Niamey. Tropas amotinadas encabezadas por un coronel de Ejército capturaron al presidente de Níger, Mamadou Tandja, luego de una batalla a tiros, y dijeron que suspenderían la Constitución y disolverían todas las instituciones políticas.

Las tensiones políticas aumentaron en el exportador de uranio de Africa occidental en los últimos meses, desde que Tandja cambió la Constitución para extender su mandato, lo que generó amplias críticas internas y llevó a sanciones internacionales.

"Nosotros, las fuerzas de seguridad y defensa, hemos decidido asumir la responsabilidad de poner fin a la tensa situación política de la que ya están en conocimiento", afirmó un portavoz de la junta militar, que se autodenominó el Consejo Supremo para la Restauración de la Democracia (CSRD).

El mensaje fue difundido por la televisión estatal el jueves por la noche.

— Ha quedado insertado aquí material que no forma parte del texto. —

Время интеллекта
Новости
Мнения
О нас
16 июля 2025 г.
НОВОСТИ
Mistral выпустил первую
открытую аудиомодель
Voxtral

Este no hizo referencia a Tandja, pero fuentes militares dijeron que él había sido capturado junto a varios ministros.

Las fuentes dijeron que soldados encabezados por el coronel Adamou Harouna asaltaron el palacio presidencial en una batalla a tiros en el corazón de la capital, Niamey.

El comunicado de los nuevos gobernantes militares dijo que habían cerrado las fronteras e impuesto un toque de queda nocturno.

Ellos no dieron indicios de por cuanto tiempo prevén mantenerse en el poder, pero llamaron a los nigerinos y a la comunidad internacional a apoyar sus acciones. El cuerpo económico de Africa occidental Ecowas dijo que castigaría cualquier toma del poder inconstitucional.

Durante el día se vieron columnas de humo saliendo desde el palacio en medio de un fuerte tiroteo. Fuentes de un hospital dijeron que al menos tres soldados murieron en los choques. Un testigo de Reuters vio a cinco soldados heridos en un hospital.

Más tarde una residente de Niamey dijo a Reuters: "La calma ha vuelto y los tanques han asumido posiciones cerca de los cuarteles, donde según se rumorea Tandja y miembros de su gobierno estarían detenidos".

La residente, que pidió no ser identificada, dijo que un soldado que vivía junto le había dicho que no se preocupara por una mayor resistencia debido a que todo el Ejército apoyó el golpe.

Expansión del poder. Harouna, que anteriormente se creía era un mayor, encabeza la fuerza reservista de Ecowas en Níger.

Analistas y periodistas locales minimizaron la posibilidad de un contragolpe, diciendo que la guardia presidencial de Tandja fue dividida y que armamento pesado había sido llevado a los cuarteles para asegurar el control de la junta.

Tandja se convirtió en blanco de críticas y sanciones internacionales tras disolver el Parlamento y orquestar una reforma constitucional en el 2009, que le dio poderes adicionales para extender su período de gobierno más allá de su segundo mandato de cinco años, que expiró en diciembre.

La reforma eliminó muchos de los controles restantes a la autoridad de Tandja, abolió los plazos para continuar en el poder y le dio más de tres años adicionales en el cargo sin celebrar una elección. Tandja dijo que necesitaba tiempo extra para completar proyectos de inversión a gran escala.

En Washington, el portavoz del Departamento de Estado P.J. Crowley dijo que la situación era "muy fluída" en Níger y que Estados Unidos está siguiéndola de cerca.

"Claramente, no queremos de ninguna manera o forma, defender violencia de esta naturaleza, pero creemos que esto enfatiza que Níger necesita avanzar hacia unas elecciones y la formación de un nuevo gobierno", declaró el funcionario.

Ecowas, que ha estado intentando mediar por meses una solución al estancamiento entre Tandja y la oposición, suspendió a Níger en octubre y Estados Unidos puso fin a los beneficios comerciales para el país en diciembre, mientras Francia también criticó a Tandja el año pasado.

A pesar del malestar político y las ocasionales rebeliones de los tuareg, Níger ha atraído miles de millones de dólares en inversiones de grandes firmas internacionales que buscan explotar la riqueza mineral del país. Entre las empresas está la francesa Areva y la canadiense Cameco.

La estatal francesa Areva, que ha estado realizando excavaciones de uranio en Níger por décadas, está invirtiendo 1.200 millones de euros (US$1.790 millones) en una nueva mina y la empresa China National Petroleum Corp firmó un acuerdo por US$5.000 millones en junio pasado.

Analistas dijeron que es improbable que los rebeldes norteños tuareg estén involucrados en el golpe de Estado.